Membicarakan perihal sosok Amirul Mukminin Ali as. bukanlah sesuatu yang mudah. Jika kita mengatakan jalan yang lurus itu lebih halus daripada sehelai rambut dan lebih tajam daripada sebilah pedang, maka kita harus mengatakan bahwa contoh dari hal itu ialah pembicaraan mengenai Amirul Mukminin Ali as. Banyak sekali buku yang telah ditulis mengenai Amirul Mukminin, dan banyak sekali syair yang telah dikatakan tentang beliau. Baik musuh maupun teman, Muslim maupun non-Muslim telah memberikan kesaksian akan hak-hak Imam Ali as.
George Jordac misalnya, ia telah menulis sebuah buku tentang Amirul Mukminin dengan judul Ali dan Suara Keadilan Kemanusiaan. Di dalam bukunya itu, dengan rinci dan menarik. George Jordac berbicara mengenai ilmu dan perjalanan hidup Imam Ali as. Buku ini sedemikian bagusnya sehingga seolah-olah merupakan sebuah ensiklopedia. Demikian juga buku yang telah ditulis oleh Abbas Mahmud al-Akkad dengan judul Kejeniusan Imam Ali. Begitu juga Ahmad Taimur telah menulis buku tentang Imam Ali dengan judul Ali bin Abi Thalib. Selanjutnya Thaha dan Taufik al-Fakiki. Semua buku ini ditulis bukan oleh orang Syiah.

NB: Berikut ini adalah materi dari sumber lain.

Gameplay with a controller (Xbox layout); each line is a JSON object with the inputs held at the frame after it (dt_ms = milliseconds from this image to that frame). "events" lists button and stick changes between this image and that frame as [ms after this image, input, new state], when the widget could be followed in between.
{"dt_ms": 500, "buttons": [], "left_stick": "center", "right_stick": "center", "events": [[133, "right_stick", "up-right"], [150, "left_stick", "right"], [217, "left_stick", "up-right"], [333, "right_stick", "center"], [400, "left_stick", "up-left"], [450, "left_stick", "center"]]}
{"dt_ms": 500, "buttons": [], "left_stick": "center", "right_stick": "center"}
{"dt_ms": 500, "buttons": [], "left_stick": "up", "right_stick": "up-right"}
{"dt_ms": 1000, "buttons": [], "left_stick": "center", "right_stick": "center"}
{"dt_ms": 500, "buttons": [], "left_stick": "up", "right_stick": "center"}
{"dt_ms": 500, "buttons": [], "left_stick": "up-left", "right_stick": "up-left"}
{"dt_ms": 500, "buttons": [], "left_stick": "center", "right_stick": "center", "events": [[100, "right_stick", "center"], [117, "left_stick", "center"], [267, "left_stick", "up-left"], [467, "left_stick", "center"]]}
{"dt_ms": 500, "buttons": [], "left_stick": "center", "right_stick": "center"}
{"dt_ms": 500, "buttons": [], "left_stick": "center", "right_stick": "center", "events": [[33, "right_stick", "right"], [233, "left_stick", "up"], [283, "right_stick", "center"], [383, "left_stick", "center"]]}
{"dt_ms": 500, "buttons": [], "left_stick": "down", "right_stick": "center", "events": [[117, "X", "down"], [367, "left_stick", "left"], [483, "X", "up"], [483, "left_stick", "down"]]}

Imam Ali telah mendorong umat untuk mencari ilmu, dan menjadikannya sebagai pelita bagi mereka. Beliau telah menguasai pengetahuan dan menjelaskan jalan yang lurus kepada manusia sehingga jalan yang lurus itu benar-benar menjadi jelas bagi mereka. Dia juga telah menetapkan ajaran-ajaran yang dibentengi dengan kebenaran dan kebaikan.
Imam Ali as. telah meniti jalan khusus di dalam pengetahuannya. Dia mengangkat derajat ilmu dan orang berilmu. Karena, dia tahu betul bahwa kemanusiaan dapat bangkit dengan perantaraan keduanya, dan dengan keduanya pula manusia mampu memanfaatkan hidup dalam bentuk yang paling utama.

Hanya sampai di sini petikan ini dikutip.